We have been working with an amazing team in Peru since the beginning of our adventure in late 2017. Since the beginning, the roasting was done in Lima by, Cesar Huaman (Viajero Coffee Peru) and Gilberto Terrones (Peruvian master roaster). These two professionals have done everything to ensure that our customers, and therefore you, are always satisfied with the quality of your little black coffee. We have had many questions from our customers about the roasting done in Peru.
You asked us why not choose a Swiss roastery 🇨🇭?
So, since January 2020, we have found a way to continue to help as many people as possible in Peru and to offer you an artisanal roasting at home (Switzerland). This local roasting brings us the freshness of a weekly roasted coffee.
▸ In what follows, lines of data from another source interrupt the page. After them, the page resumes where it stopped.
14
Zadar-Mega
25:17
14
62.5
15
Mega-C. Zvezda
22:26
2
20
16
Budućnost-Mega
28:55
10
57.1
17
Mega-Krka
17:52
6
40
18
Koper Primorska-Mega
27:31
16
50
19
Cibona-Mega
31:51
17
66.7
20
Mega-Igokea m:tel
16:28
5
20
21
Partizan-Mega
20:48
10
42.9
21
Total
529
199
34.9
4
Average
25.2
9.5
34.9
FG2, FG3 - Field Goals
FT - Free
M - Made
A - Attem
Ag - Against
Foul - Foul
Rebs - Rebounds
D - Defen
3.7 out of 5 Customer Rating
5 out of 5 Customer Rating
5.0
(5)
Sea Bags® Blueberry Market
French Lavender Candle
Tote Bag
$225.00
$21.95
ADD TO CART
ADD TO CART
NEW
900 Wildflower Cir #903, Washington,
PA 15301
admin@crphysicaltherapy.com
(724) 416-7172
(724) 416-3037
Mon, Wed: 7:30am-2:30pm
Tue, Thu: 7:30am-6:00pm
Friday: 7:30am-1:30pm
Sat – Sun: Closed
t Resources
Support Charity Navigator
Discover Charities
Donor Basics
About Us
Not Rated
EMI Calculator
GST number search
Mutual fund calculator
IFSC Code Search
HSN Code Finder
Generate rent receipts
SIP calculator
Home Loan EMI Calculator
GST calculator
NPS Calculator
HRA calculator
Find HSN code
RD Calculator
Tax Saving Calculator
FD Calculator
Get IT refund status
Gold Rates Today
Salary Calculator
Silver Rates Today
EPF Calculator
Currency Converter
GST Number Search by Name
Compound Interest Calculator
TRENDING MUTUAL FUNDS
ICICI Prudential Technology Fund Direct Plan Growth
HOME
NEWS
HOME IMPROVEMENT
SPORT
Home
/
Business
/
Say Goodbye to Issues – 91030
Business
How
You wonder where and how? Part of our roasting is done in Gland, in small batches of 5 kg of coffee. This artisanal method respects the product and ensures optimal quality.
The most important thing for us is to respect the product. We roast the coffee beans according to the altitude of the farm, the moisture content of the green beans and the variety of Arabica.

Our coffee is harvested, fermented and dried at the producer and then selected in Lima, by Cesar Huaman chemist of formation. He will create our blends with the help of an engineer "Q-Grader" of Lima. We receive the green coffee packed in 50 kg bags. During the last harvest we received 1'600 kg of green coffee from 8 families in the central jungle of Peru. In these 1'600 kg is the new coffee Oxapampa discovery.

Roasting in Gruyères, Pringy
In collaboration with the Chocolaterie de Gruyères, we make also an artisanal roasting in Pringy. The coffee Blend, Jungle and the new Oxapampa discovery are roasted in Pringy.

We are aware that the quality level of the coffee roasted in Peru was excellent.
If there's anything we've learned in the meantime, it's that coffee is very complex. We continue to learn and improve every day. Our passion is coffee. Respecting the product of the coffee producer is essential.

A final sorting of coffee is done to ensure quality. We listen to our coffee. The development to create a roasting profile is not easy but, we are ready to meet this challenge.

Our commitment to the producing families is more present than ever. That's why this summer we will be leaving to give training to coffee producers.
It is only thanks to you that we can continue to help the small coffee producers in Peru.